Quando va tolto un nodulo?

«La decisione di ricorrere al bisturi si basa sulla natura e sulle dimensioni del nodulo. Se tutti gli esami indicano che è benigno e se non dà disturbi meccanici, il nodulo non va asportato: sono sufficienti controlli ecografici periodici. I noduli maligni vanno invece sempre rimossi chirurgicamente ricorrendo all’asportazione totale della ghiandola (tiroidectomia totale) o solo di una parte del tessuto ghiandolare (emitiroidectomia). A volte dopo l’intervento può essere opportuna una terapia con iodio radioattivo per eliminare eventuali residui di cellule tumorali. La guarigione completa si ottiene in più del 90 per cento dei casi. Se la tiroide è rimossa integralmente, va instaurato un trattamento ormonale sostitutivo con levo-tiroxina, un ormone fondamentale per la regolazione del metabolismo e il mantenimento dello stato di benessere. È necessario che il trattamento sostitutivo, da assumere per tutta la vita, sia ben calibrato in modo da ottenere normali valori degli ormoni tiroidei nel sangue e, in particolare, del Tsh (ormone tireotropo)».

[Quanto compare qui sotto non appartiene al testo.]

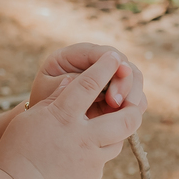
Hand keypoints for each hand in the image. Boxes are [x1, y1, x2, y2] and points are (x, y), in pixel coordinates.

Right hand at [0, 52, 143, 178]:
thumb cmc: (17, 152)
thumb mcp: (31, 119)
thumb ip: (54, 99)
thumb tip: (73, 80)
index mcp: (62, 117)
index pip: (89, 84)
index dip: (104, 68)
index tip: (113, 57)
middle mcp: (82, 137)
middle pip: (126, 117)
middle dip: (133, 105)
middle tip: (130, 101)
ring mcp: (91, 160)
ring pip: (118, 140)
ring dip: (114, 132)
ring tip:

Nella vostra Soc vi interessate solo di tiroide?

«La Struttura operativa complessa è divisa in tre settori: Endocrinologia, Diabetologia e Nutrizione clinica. Le eccellenze dell’Endocrinologia riguardano i Tumori neuroendocrini, l’Oncologia tiroidea e la Patologia ipofisaria infine l’Osteoporosi e le Malattie metaboliche dell’osso. Diabetologia è da 40 anni un Centro di riferimento per la diagnosi, la prevenzione e la terapia del diabete mellito, riconosciuta a livello nazionale con una intensa attività che vede la collaborazione tra medici, infermieri e dietiste, per un approccio innovativo, volto alla terapia medica, educazione e all’autocontrollo del diabete. Infine la Nutrizione clinica: nove dietiste seguono, con la collaborazione del medico nutrizionista, le problematiche inerenti la nutrizione artificiale, che rappresenta la terapia di elezione per la malnutrizione proteico-energetica secondaria ad uno stato di malattia (acuta o cronica) e ne costituisce anche un efficace trattamento preventivo».